The whole incident was initiated by a blogger in possession of WhatsApp screen shots purportedly from the Nairobi Womens WhatsApp group.
The blogger went ahead to decode these messages and used them to conduct a social media war against the Hospital.
He started a conversation online that revolved around the story and collected views from different users to support his claims.
The screen shots were about a CEO who was asking his staff on patient and revenue targets at the hospital.
The said blogger used the screen shots to tie the conversation to Nairobi Women’s Hospital investors and Venture Capitalist.
This on its own raises the first question, was the issue the hospital practices, or its investors and Venture Capitalists? Coincidentally NWH has gotten almost 80% of Venture Capital coming to Kenya in the medical space.
This further raises a fundamental question, was the concerns by the blogger about patients or about the hospitals economic success?
It raises eyebrows how a section of the media singled out NWH story and kept recycling it for quite a period of time despite the fact that many private hospitals were mentioned.

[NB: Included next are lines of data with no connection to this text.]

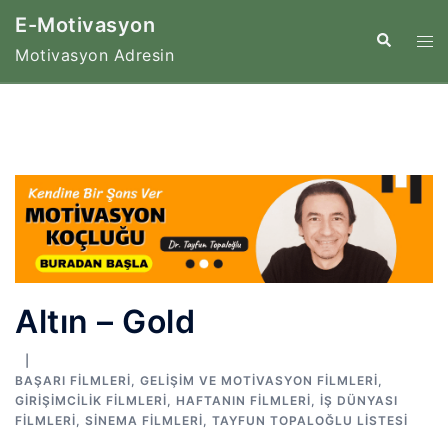
İçeriğe
E-Motivasyon
atla
Tog
Search
Motivasyon Adresin
me
Altın – Gold
BAŞARI FILMLERI
,
GELIŞIM VE MOTIVASYON FILMLERI
,
GIRIŞIMCILIK FILMLERI
,
HAFTANIN FILMLERI
,
İŞ DÜNYASI
FILMLERI
,
SINEMA FILMLERI
,
TAYFUN TOPALOĞLU LISTESI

It has become clear that the whole incident was malicious and based on witch hunt.
It’s also clear that the fight to malign Nairobi Womens Hospital is being orchestrated by its competitors in the field who are using bloggers and the media to portray the Hospital in bad faith.
The issue of the insurance companies behaviors in this matter is however not one to be ignored.

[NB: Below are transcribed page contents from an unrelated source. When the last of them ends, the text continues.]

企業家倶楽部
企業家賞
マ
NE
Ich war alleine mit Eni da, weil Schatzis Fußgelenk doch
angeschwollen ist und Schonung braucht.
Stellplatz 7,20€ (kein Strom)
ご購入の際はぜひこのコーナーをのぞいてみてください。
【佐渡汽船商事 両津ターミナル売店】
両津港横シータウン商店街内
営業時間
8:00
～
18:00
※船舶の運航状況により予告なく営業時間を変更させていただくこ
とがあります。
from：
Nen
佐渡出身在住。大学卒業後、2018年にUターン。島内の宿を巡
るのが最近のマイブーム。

An insurance company is on record informing a client who refuses to take up a medical cover since NWH isn’t in the list that they are following orders to suspend services at Nairobi womens.
What would the situation be like if private hospital associations took a similar stand against the insurance companies?
Is this a typical case of insurance companies becoming rogue?
The views expressed in this article don’t necessarily represent KBC’s opinion.